**Dataset items**
....

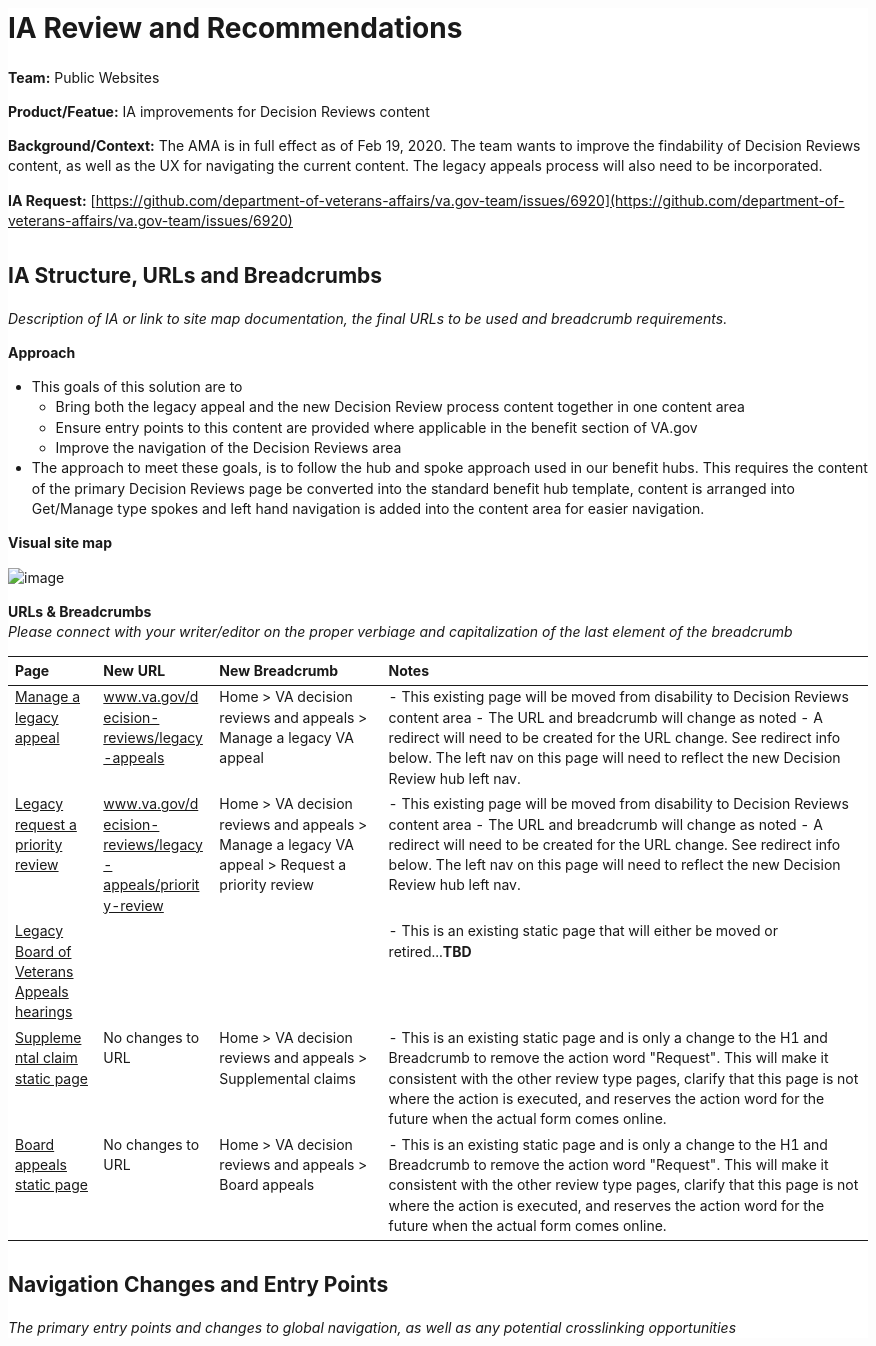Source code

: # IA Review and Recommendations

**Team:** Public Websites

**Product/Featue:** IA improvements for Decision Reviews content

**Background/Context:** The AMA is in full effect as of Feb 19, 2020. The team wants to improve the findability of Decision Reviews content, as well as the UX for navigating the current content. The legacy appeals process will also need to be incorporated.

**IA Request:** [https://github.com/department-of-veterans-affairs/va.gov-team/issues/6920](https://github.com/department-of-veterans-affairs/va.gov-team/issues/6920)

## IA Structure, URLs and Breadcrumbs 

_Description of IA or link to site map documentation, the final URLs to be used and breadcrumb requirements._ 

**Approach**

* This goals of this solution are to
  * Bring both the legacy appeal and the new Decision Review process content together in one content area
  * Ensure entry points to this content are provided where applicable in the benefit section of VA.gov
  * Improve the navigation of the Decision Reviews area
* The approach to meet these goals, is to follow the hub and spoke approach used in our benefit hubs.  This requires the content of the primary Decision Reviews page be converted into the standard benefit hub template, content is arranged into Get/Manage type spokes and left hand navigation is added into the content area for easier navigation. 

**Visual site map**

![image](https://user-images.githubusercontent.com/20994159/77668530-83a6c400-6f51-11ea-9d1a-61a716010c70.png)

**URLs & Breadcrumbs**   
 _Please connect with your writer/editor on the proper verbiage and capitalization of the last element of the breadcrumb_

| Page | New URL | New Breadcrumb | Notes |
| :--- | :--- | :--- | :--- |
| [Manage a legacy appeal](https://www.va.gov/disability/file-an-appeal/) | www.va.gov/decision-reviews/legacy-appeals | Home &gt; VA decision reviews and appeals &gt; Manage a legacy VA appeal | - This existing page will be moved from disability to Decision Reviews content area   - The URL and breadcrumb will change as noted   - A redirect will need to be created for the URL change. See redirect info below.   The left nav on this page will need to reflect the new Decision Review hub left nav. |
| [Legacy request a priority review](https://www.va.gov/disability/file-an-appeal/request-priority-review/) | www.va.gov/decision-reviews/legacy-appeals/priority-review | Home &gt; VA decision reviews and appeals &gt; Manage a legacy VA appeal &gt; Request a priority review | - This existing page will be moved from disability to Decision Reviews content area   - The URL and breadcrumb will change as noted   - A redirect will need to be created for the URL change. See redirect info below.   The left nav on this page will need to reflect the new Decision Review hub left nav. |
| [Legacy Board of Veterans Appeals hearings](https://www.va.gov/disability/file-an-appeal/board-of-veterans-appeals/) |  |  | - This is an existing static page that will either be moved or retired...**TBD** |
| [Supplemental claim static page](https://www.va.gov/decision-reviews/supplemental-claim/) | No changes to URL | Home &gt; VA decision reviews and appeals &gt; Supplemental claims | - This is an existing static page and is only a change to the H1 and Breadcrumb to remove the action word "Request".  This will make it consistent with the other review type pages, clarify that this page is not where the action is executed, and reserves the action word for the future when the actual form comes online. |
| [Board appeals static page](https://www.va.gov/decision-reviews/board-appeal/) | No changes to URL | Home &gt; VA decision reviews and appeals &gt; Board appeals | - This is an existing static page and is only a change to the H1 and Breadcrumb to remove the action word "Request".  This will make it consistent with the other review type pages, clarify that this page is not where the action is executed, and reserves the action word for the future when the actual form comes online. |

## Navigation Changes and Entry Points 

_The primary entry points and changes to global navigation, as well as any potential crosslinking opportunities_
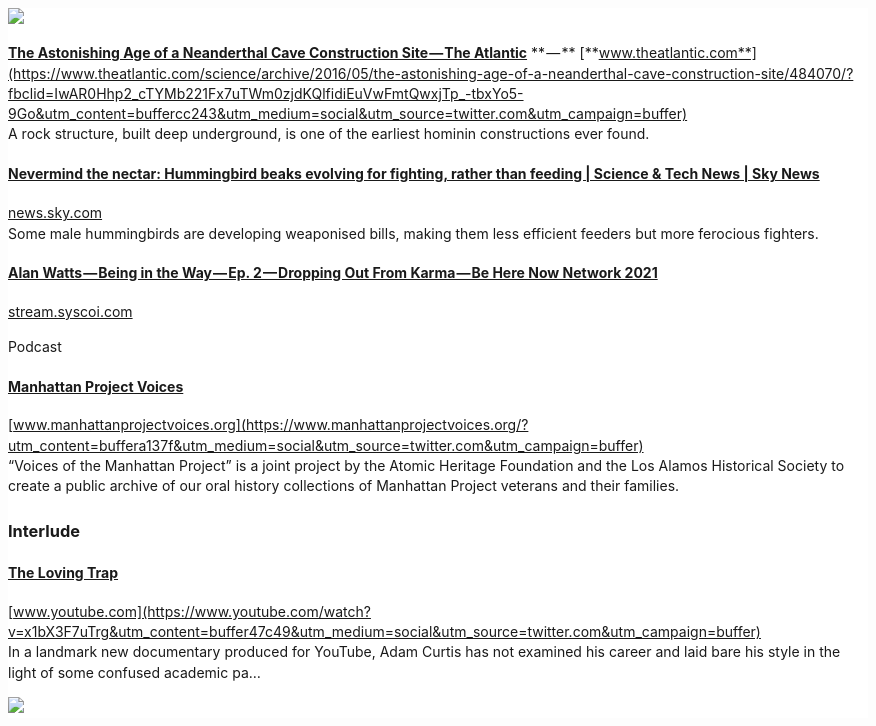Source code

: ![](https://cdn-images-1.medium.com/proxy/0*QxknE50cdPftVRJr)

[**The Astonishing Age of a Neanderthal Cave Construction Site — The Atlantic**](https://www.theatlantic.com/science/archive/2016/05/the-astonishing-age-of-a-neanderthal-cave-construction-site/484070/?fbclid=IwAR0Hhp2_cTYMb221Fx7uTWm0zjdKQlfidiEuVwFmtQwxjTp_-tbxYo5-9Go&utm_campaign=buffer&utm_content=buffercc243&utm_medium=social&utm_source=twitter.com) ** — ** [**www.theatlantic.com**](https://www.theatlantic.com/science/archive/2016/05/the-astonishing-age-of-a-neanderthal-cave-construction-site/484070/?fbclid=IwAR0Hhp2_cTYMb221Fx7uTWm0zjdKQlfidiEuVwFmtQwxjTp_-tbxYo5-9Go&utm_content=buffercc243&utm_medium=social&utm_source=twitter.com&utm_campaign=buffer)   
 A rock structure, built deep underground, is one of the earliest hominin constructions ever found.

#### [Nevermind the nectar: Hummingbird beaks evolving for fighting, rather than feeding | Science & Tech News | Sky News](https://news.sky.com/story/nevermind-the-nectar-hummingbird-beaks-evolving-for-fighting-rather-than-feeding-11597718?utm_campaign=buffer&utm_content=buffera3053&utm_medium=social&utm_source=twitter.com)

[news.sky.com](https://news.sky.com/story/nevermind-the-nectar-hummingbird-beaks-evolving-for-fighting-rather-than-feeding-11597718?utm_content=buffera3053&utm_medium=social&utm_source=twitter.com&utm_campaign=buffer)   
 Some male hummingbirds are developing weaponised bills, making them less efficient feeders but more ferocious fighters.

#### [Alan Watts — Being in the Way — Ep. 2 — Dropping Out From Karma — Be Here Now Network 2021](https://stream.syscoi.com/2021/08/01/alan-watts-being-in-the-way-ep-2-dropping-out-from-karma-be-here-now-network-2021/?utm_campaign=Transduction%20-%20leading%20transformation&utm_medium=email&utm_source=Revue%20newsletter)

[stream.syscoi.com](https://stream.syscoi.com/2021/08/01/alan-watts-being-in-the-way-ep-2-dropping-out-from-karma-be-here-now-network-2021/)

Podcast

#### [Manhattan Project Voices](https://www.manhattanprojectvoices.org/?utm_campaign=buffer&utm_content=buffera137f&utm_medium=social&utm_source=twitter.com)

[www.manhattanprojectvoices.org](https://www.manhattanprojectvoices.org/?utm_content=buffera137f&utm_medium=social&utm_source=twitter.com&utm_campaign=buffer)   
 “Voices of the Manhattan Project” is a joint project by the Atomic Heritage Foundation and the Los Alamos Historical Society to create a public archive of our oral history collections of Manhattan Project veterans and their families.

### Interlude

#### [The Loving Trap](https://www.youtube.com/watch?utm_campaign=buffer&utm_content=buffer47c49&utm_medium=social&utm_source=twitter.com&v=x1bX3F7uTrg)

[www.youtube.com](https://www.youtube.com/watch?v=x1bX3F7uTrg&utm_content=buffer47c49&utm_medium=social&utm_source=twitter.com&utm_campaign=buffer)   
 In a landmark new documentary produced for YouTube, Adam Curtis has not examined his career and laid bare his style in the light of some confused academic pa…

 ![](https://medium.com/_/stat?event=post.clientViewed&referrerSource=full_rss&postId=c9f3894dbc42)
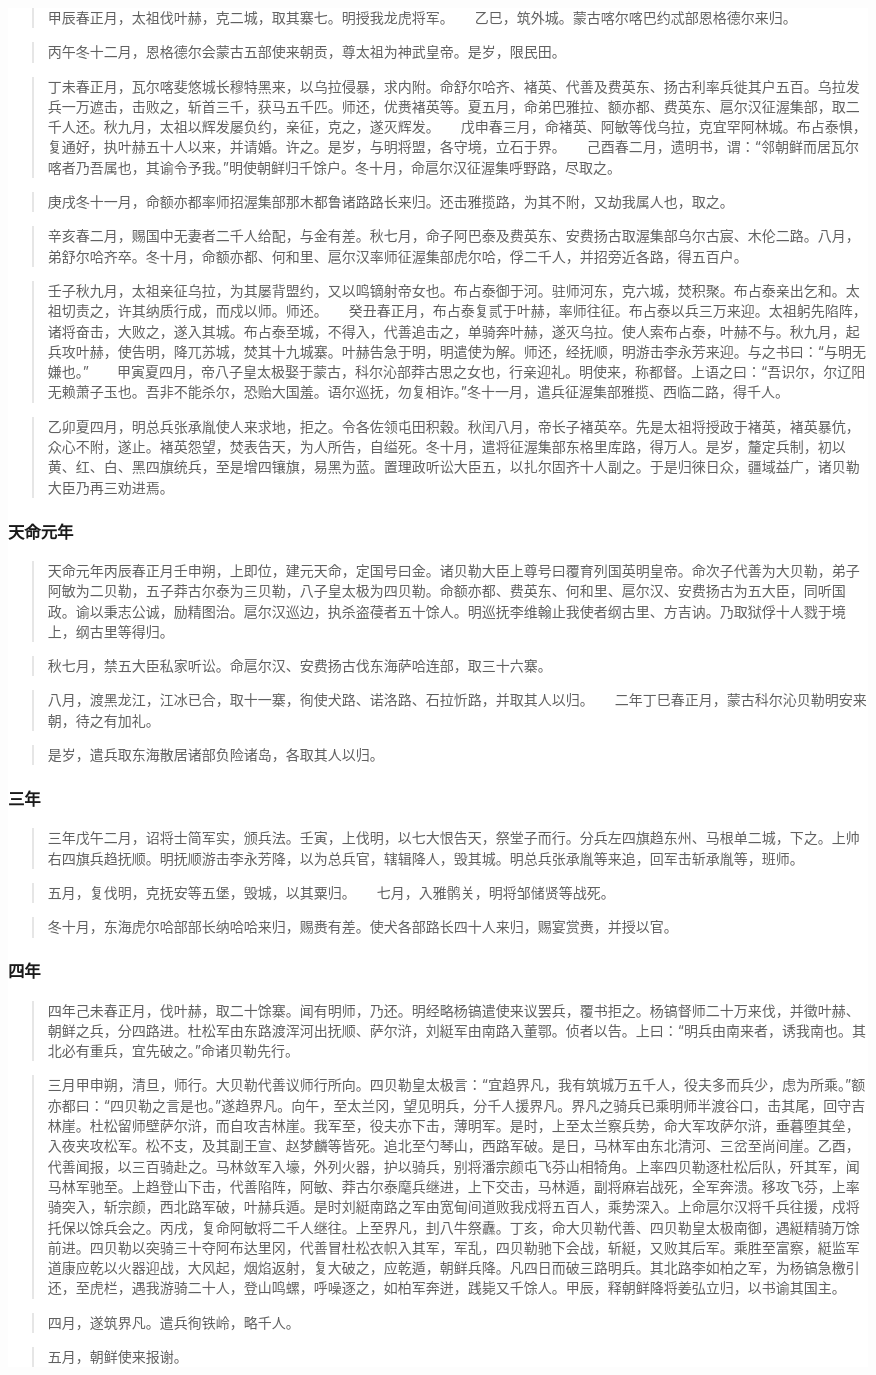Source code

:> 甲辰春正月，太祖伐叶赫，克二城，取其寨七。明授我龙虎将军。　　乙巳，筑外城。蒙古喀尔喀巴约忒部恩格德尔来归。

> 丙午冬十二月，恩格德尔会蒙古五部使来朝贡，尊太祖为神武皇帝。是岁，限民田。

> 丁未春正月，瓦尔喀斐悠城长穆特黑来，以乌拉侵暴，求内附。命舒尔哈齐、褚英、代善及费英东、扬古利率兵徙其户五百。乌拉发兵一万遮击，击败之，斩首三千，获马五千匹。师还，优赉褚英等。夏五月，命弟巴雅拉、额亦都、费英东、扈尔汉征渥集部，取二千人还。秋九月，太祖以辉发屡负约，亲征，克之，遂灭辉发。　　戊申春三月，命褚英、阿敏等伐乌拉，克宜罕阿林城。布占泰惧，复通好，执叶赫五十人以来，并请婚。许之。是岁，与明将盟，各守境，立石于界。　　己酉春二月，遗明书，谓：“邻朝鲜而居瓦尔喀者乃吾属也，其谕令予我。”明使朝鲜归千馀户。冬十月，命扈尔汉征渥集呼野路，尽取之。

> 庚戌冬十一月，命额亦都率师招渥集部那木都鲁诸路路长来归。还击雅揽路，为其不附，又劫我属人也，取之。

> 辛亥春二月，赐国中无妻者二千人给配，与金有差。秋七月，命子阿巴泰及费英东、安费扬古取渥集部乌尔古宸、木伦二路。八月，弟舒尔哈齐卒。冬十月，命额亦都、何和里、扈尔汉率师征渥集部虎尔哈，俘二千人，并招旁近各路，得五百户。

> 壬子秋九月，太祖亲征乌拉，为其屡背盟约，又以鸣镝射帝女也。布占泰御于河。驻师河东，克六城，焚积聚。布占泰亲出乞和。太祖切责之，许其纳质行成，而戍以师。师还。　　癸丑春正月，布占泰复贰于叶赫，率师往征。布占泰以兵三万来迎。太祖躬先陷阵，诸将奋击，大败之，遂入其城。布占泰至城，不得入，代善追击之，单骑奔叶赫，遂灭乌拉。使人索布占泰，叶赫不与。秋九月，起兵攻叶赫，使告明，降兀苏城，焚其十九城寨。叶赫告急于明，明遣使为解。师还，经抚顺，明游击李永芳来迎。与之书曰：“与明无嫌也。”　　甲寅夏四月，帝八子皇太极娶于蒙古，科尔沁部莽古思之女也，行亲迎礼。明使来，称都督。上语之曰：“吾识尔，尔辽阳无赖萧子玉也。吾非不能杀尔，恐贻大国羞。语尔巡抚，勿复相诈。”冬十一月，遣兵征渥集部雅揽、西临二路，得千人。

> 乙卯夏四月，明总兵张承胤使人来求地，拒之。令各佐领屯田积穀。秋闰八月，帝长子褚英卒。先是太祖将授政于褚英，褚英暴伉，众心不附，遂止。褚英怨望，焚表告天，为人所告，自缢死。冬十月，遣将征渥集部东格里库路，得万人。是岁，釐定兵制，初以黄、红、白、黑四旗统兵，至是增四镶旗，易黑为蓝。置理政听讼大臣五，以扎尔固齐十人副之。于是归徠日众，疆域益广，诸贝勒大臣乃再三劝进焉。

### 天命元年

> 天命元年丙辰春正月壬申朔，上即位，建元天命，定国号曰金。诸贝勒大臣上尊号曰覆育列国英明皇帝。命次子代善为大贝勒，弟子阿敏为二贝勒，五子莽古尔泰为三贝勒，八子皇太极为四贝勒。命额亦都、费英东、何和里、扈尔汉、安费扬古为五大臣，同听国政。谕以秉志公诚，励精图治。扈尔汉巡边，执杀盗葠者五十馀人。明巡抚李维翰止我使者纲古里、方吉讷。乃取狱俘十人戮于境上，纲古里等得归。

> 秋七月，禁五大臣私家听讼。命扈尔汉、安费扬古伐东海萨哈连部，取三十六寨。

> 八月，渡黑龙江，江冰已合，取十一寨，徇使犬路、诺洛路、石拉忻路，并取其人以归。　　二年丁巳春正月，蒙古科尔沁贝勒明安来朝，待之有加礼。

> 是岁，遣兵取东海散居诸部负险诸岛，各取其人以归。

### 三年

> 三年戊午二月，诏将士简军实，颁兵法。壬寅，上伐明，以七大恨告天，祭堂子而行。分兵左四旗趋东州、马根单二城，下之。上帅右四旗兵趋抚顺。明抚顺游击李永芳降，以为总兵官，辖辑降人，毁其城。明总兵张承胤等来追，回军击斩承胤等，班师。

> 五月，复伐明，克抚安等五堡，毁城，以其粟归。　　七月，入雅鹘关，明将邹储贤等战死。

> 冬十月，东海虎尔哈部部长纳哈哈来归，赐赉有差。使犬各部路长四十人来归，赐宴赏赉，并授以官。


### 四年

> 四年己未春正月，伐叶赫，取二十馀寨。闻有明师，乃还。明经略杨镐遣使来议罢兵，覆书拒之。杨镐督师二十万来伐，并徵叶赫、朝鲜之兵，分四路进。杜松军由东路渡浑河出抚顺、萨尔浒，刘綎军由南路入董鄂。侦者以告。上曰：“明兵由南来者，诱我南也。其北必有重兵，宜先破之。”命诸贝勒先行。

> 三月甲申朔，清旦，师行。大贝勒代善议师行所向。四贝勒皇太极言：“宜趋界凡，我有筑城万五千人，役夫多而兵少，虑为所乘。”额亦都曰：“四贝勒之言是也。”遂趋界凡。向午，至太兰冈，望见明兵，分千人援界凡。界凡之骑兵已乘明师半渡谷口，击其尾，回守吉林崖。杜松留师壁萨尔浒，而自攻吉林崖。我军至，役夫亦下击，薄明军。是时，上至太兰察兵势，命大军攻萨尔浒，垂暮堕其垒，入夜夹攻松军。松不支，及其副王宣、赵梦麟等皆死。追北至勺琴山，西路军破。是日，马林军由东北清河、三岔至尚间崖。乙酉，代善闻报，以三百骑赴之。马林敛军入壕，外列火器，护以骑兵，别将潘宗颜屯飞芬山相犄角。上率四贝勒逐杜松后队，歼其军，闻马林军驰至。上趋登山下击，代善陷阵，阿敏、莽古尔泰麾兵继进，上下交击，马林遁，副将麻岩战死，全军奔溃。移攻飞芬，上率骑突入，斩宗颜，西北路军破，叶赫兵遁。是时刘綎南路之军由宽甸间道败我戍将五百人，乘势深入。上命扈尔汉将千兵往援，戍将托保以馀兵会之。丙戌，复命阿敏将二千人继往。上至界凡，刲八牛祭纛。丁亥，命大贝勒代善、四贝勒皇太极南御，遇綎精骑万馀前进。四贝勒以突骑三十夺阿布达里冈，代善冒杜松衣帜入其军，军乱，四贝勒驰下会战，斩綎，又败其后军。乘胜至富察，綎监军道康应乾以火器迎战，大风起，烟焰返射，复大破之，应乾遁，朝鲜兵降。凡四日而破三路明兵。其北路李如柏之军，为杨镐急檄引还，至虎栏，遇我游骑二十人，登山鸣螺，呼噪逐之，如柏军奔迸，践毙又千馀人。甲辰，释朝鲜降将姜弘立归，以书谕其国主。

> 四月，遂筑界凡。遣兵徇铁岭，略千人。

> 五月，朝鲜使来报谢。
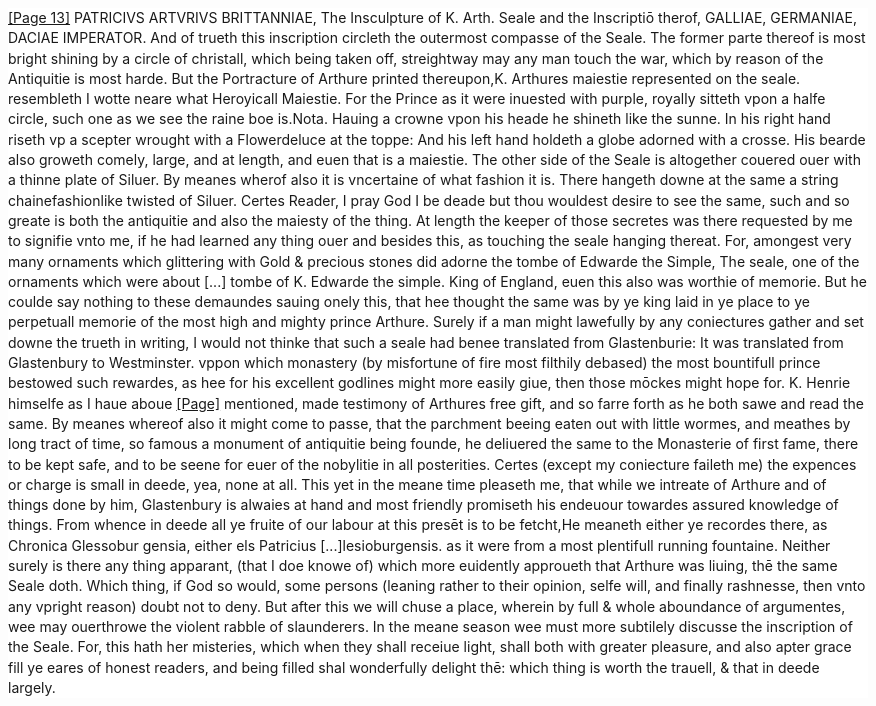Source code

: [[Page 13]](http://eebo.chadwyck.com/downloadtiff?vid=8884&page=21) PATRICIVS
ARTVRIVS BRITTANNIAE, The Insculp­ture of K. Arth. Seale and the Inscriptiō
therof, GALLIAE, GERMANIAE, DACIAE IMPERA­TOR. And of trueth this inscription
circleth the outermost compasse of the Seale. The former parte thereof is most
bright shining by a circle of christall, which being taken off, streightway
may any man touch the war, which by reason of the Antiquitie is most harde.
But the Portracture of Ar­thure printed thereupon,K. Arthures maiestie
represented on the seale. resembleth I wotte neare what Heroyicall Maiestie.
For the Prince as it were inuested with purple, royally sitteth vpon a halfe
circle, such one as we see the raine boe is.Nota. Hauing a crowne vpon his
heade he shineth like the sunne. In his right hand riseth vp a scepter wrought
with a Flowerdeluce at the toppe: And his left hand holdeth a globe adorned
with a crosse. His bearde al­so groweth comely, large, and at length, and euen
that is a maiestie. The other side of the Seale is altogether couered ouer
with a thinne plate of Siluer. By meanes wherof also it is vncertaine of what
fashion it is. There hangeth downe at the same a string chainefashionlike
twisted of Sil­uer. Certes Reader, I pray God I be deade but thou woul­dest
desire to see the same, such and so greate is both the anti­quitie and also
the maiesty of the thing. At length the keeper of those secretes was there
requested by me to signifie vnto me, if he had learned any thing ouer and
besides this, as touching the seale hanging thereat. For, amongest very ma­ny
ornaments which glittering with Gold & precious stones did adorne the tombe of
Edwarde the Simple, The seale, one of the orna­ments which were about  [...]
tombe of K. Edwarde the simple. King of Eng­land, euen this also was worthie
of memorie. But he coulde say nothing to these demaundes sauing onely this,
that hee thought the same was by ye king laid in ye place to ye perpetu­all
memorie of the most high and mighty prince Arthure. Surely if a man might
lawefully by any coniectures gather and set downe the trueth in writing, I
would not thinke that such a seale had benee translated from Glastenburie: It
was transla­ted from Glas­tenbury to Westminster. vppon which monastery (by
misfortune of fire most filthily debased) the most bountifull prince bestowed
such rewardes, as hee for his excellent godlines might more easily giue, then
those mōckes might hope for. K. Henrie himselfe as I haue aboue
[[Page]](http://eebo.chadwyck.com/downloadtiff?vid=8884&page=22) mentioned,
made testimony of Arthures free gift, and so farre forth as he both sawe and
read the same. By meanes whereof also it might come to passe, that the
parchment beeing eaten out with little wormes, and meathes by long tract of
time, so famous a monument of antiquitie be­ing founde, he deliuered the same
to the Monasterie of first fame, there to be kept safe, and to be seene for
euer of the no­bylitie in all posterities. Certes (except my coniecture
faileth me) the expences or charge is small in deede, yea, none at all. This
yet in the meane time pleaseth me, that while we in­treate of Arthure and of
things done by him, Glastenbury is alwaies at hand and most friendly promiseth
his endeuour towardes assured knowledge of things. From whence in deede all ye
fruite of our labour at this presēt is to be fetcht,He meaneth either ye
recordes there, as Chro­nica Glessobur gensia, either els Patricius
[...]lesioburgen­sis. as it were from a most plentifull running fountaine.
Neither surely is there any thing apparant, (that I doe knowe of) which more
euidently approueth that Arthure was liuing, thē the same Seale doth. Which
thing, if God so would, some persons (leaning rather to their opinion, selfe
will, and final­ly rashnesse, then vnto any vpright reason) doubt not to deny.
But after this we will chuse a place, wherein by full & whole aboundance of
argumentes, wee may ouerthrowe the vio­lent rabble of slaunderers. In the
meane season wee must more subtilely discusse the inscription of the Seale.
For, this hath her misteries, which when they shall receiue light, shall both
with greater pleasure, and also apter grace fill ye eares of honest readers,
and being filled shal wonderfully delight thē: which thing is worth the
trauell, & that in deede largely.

....

**Instructions for the task**
Return every line of the records above that contains the string "their", matching case exactly.

**Answer**
 “Voices of the Manhattan Project” is a joint project by the Atomic Heritage Foundation and the Los Alamos Historical Society to create a public archive of our oral history collections of Manhattan Project veterans and their families.
thing, if God so would, some persons (leaning rather to their opinion, selfe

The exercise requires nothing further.